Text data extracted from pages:
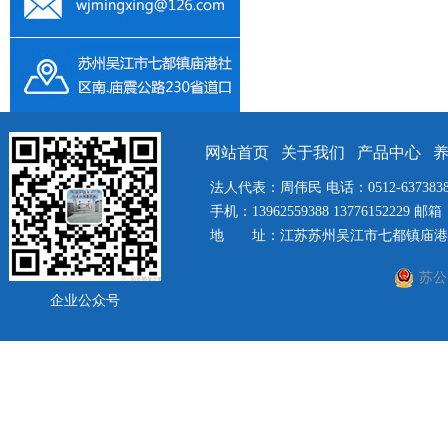
网站首页
关于我们
产品中心
法人代表：周伟民 电话：0512-63738385 
手机：13962559388 13776152229 邮箱：
地 址：江苏苏州吴江市七都镇庙港社
苏公网
企业公众号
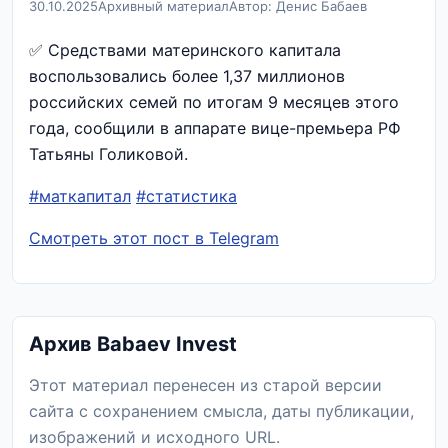
30.10.2025
Архивный материал
Автор: Денис Бабаев
✅ Средствами материнского капитала
воспользовались более 1,37 миллионов
российских семей по итогам 9 месяцев этого
года, сообщили в аппарате вице-премьера РФ
Татьяны Голиковой.
#маткапитал
#статистика
Смотреть этот пост в Telegram
Архив Babaev Invest
Этот материал перенесен из старой версии
сайта с сохранением смысла, даты публикации,
изображений и исходного URL.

TASK REQUIREMENTS »
Turn all the lines of the records above into a single numbered list, skipping any blank lines. Leave the pictures out of your answer.

OUTPUT »
1. 网站首页
2. 关于我们
3. 产品中心
4. 法人代表：周伟民 电话：0512-63738385 
5. 手机：13962559388 13776152229 邮箱：
6. 地 址：江苏苏州吴江市七都镇庙港社
7. 苏公网
8. 企业公众号
9. 30.10.2025
10. Архивный материал
11. Автор: Денис Бабаев
12. ✅ Средствами материнского капитала
13. воспользовались более 1,37 миллионов
14. российских семей по итогам 9 месяцев этого
15. года, сообщили в аппарате вице-премьера РФ
16. Татьяны Голиковой.
17. #маткапитал
18. #статистика
19. Смотреть этот пост в Telegram
20. Архив Babaev Invest
21. Этот материал перенесен из старой версии
22. сайта с сохранением смысла, даты публикации,
23. изображений и исходного URL.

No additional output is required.